= Beginning of Section =
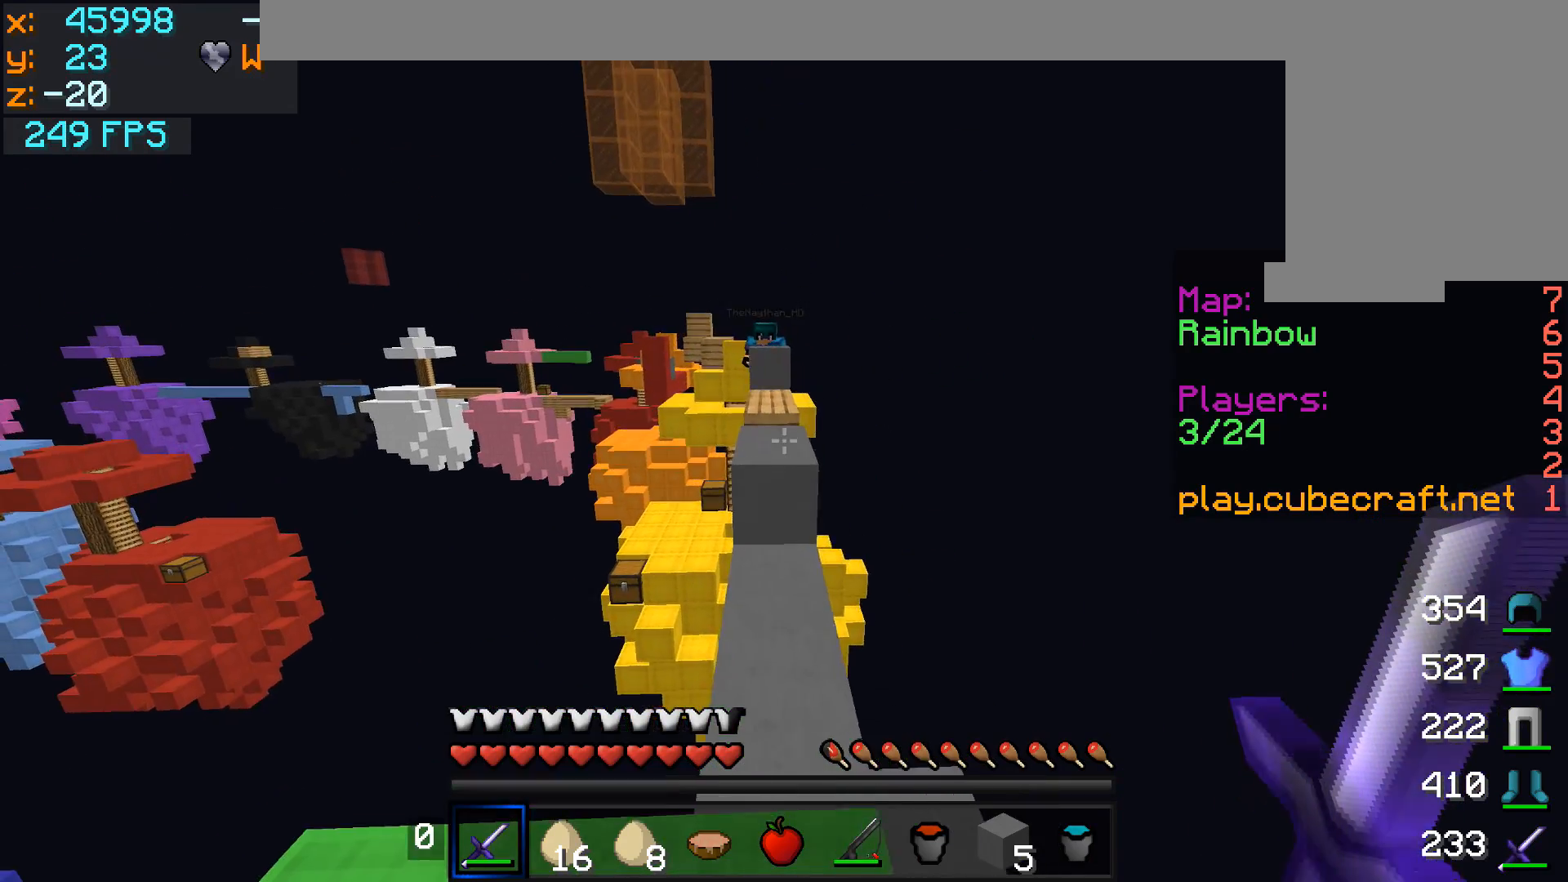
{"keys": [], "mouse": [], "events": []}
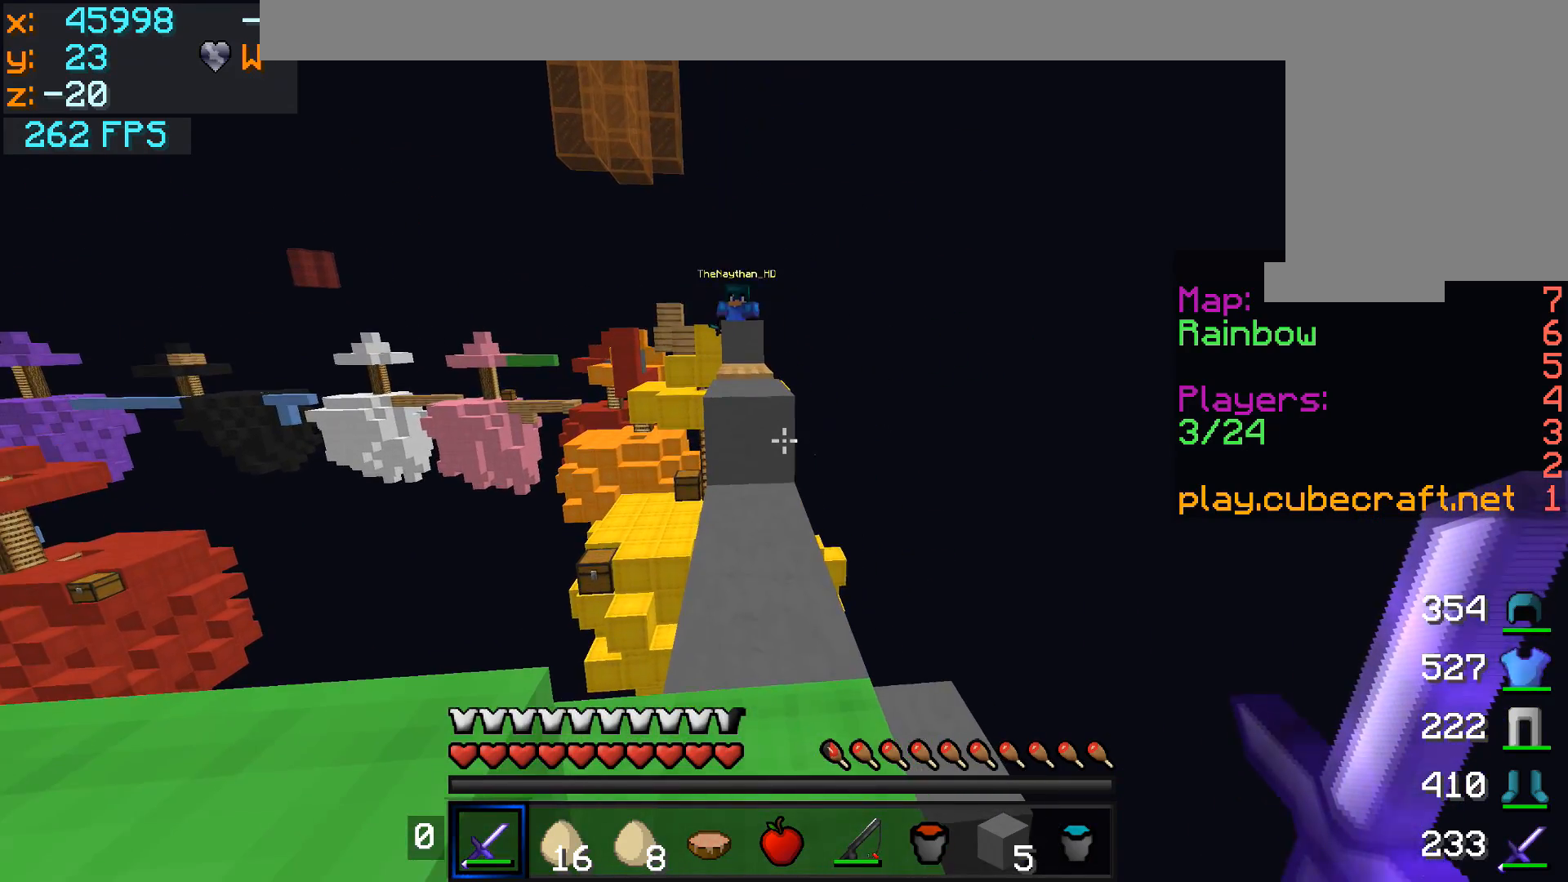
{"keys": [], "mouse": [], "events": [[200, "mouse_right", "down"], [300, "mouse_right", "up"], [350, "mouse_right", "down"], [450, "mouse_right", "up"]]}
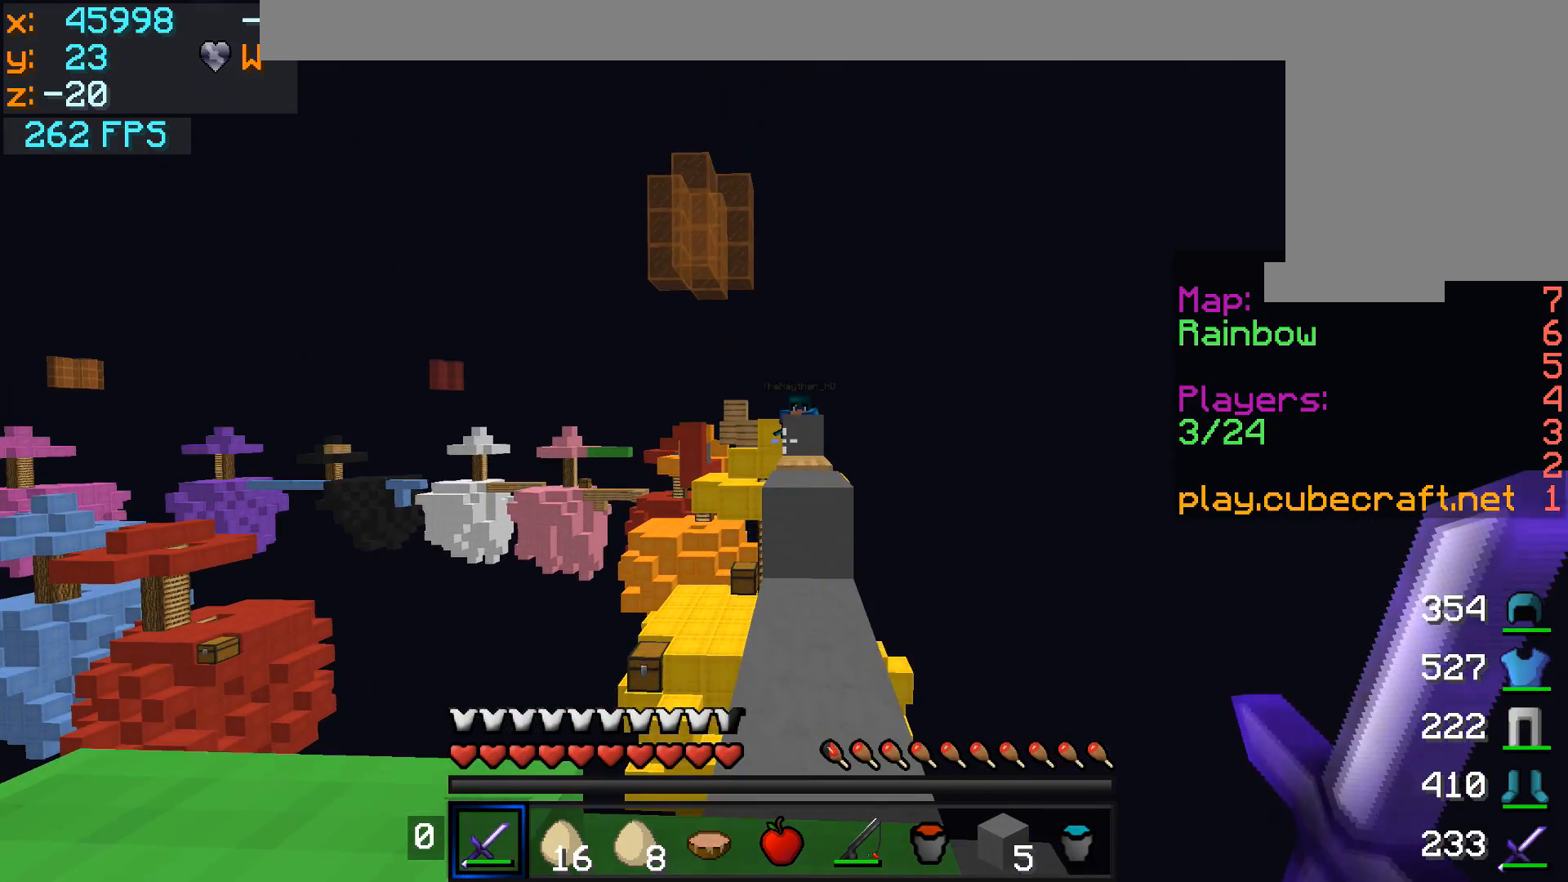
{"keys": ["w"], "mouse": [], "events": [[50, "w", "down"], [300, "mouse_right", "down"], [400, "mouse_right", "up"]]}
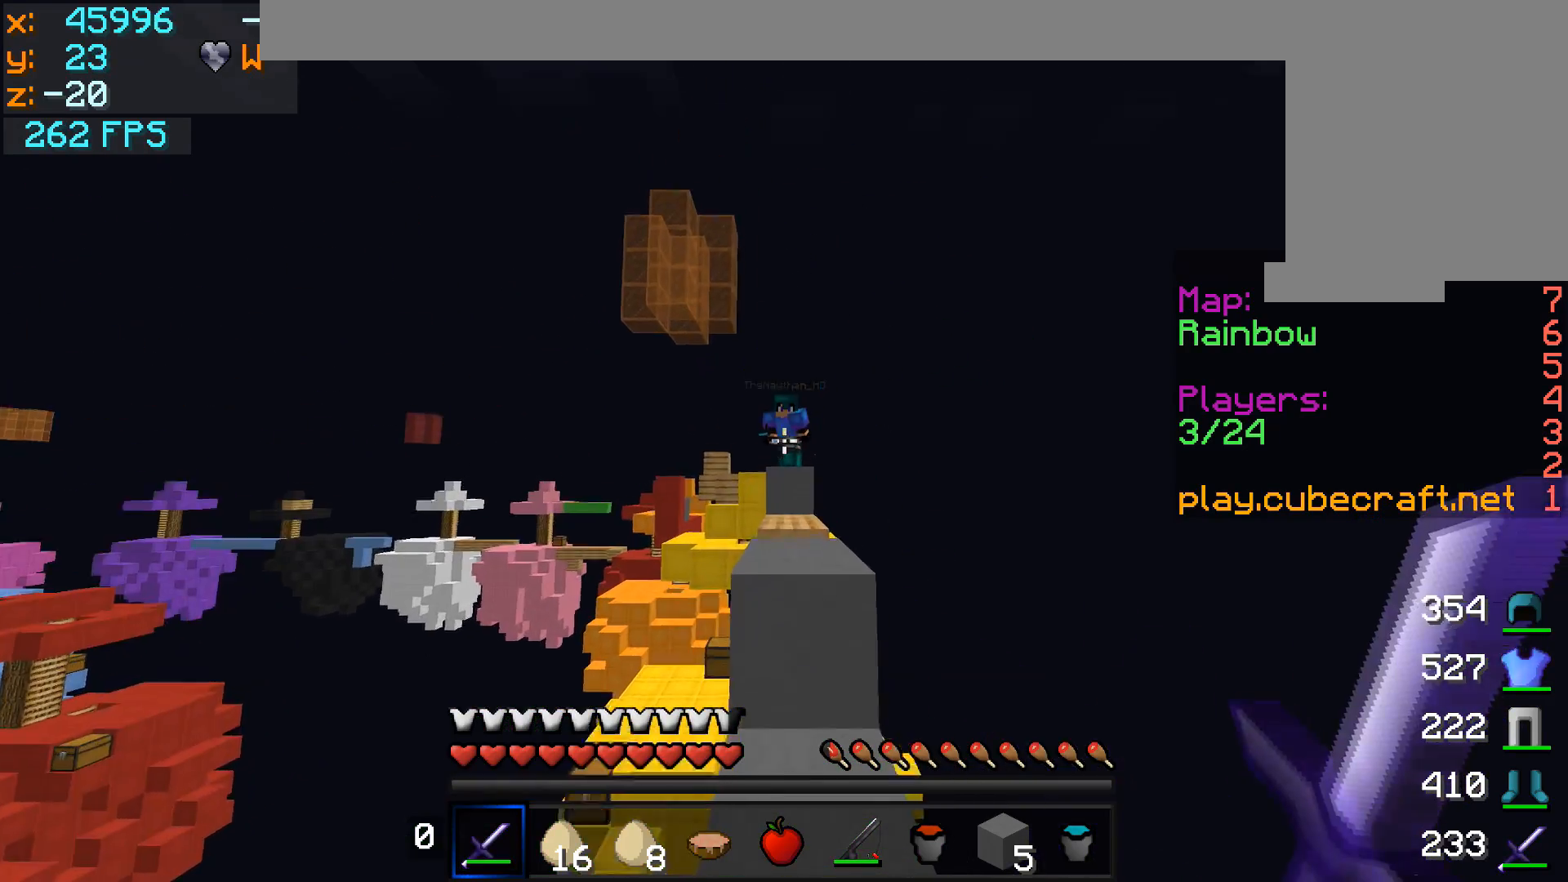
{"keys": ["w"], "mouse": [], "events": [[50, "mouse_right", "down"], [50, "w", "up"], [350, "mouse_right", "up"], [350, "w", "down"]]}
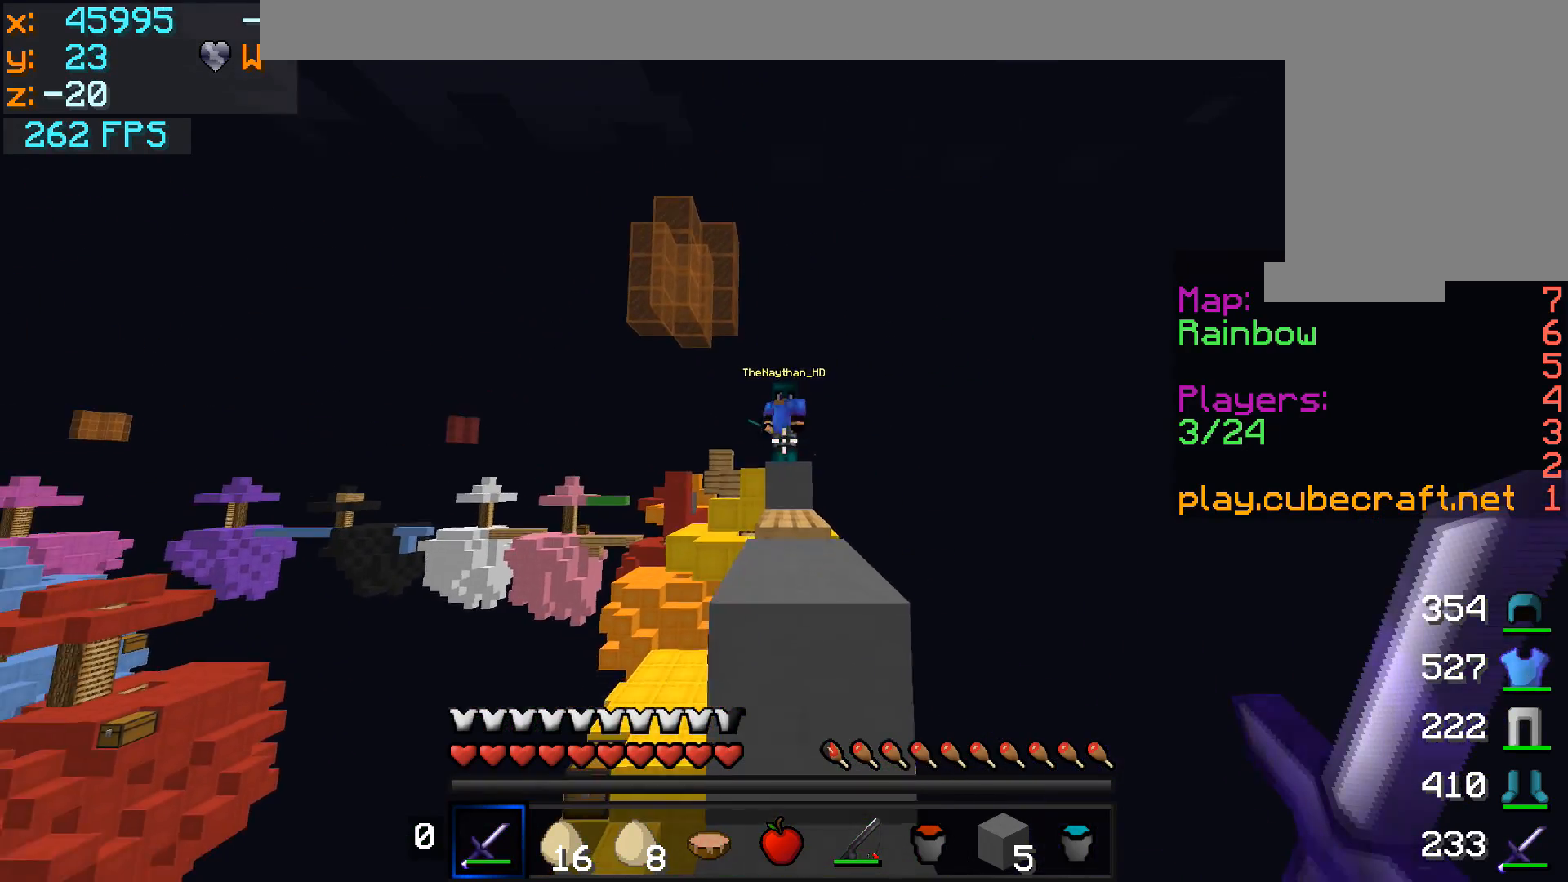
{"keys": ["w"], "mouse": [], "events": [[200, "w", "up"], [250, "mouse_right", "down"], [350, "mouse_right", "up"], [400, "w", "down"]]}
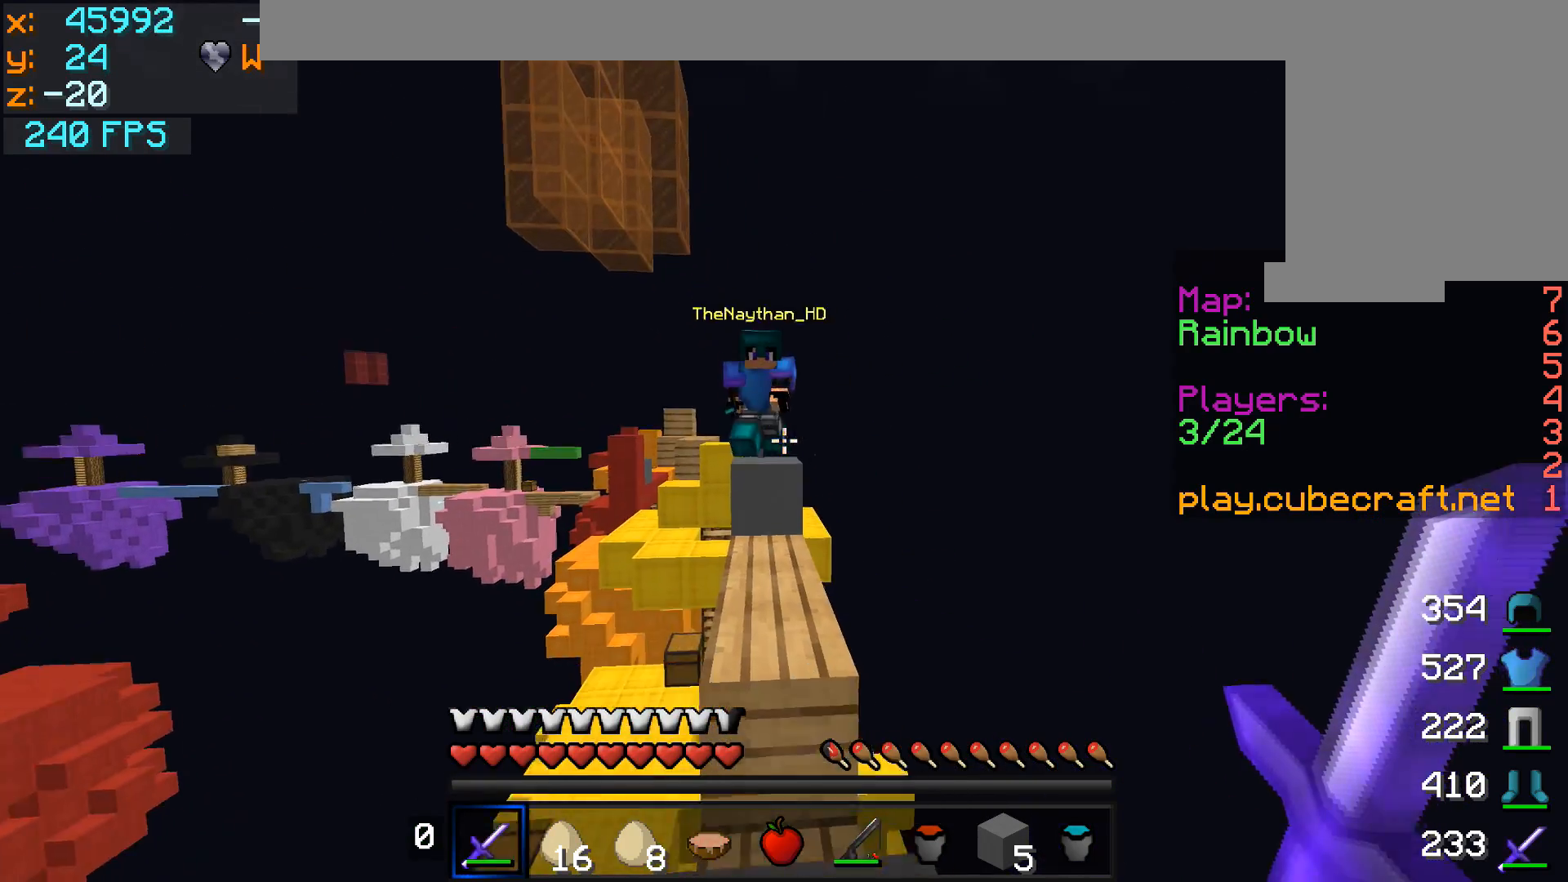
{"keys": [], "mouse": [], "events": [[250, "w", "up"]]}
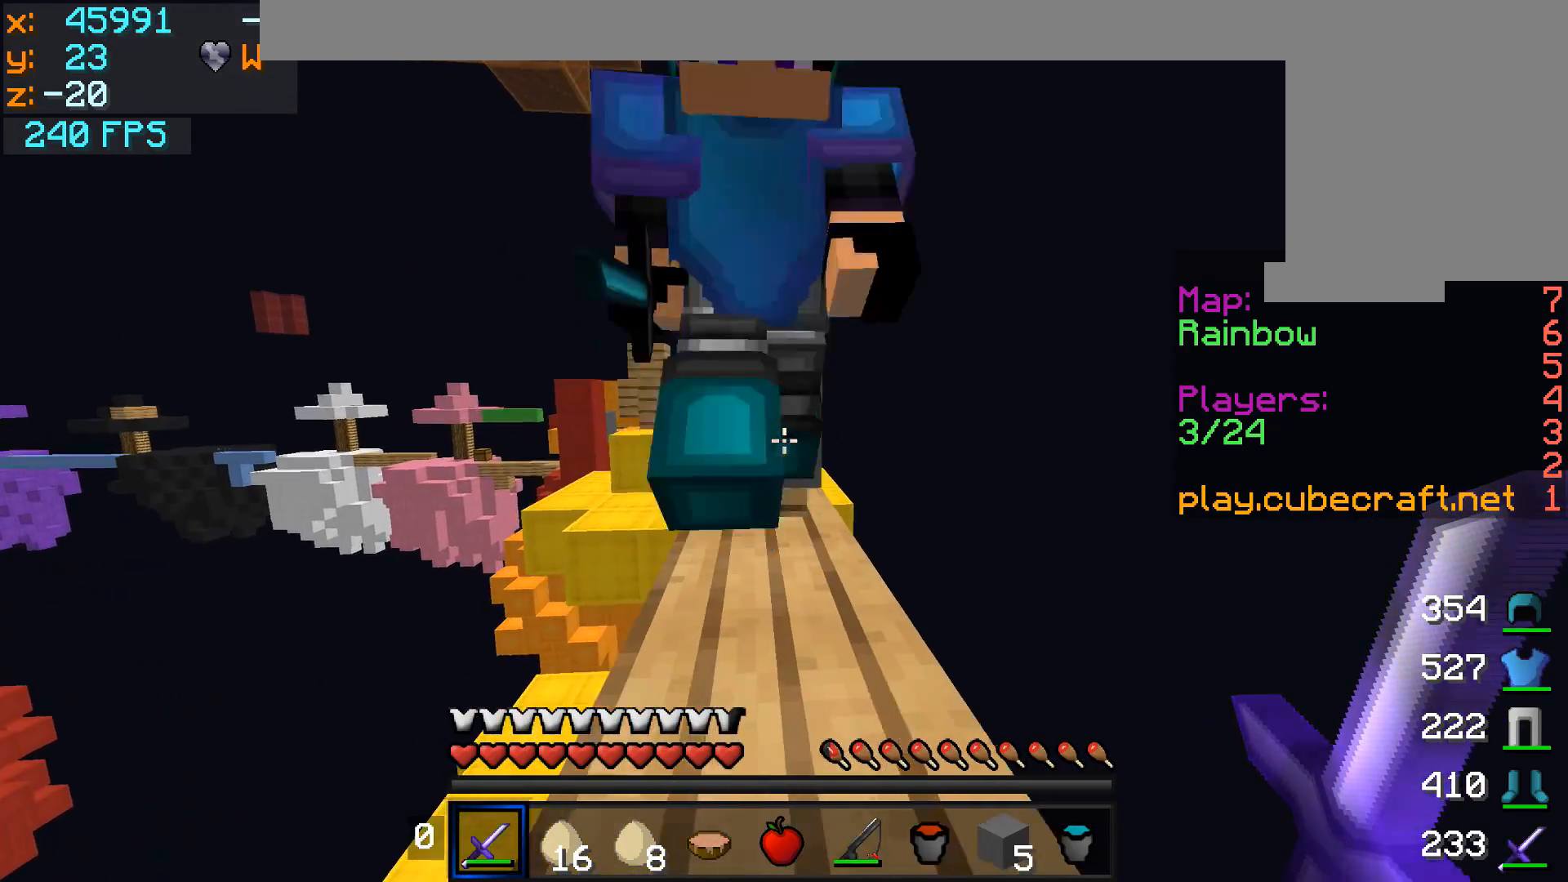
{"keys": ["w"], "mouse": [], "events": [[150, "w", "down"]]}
= End of Section =
:: Work task ::
Above are the records; repeat them exactly, omitting every picture.

:: Written answer ::
{"keys": [], "mouse": [], "events": []}
{"keys": [], "mouse": [], "events": [[200, "mouse_right", "down"], [300, "mouse_right", "up"], [350, "mouse_right", "down"], [450, "mouse_right", "up"]]}
{"keys": ["w"], "mouse": [], "events": [[50, "w", "down"], [300, "mouse_right", "down"], [400, "mouse_right", "up"]]}
{"keys": ["w"], "mouse": [], "events": [[50, "mouse_right", "down"], [50, "w", "up"], [350, "mouse_right", "up"], [350, "w", "down"]]}
{"keys": ["w"], "mouse": [], "events": [[200, "w", "up"], [250, "mouse_right", "down"], [350, "mouse_right", "up"], [400, "w", "down"]]}
{"keys": [], "mouse": [], "events": [[250, "w", "up"]]}
{"keys": ["w"], "mouse": [], "events": [[150, "w", "down"]]}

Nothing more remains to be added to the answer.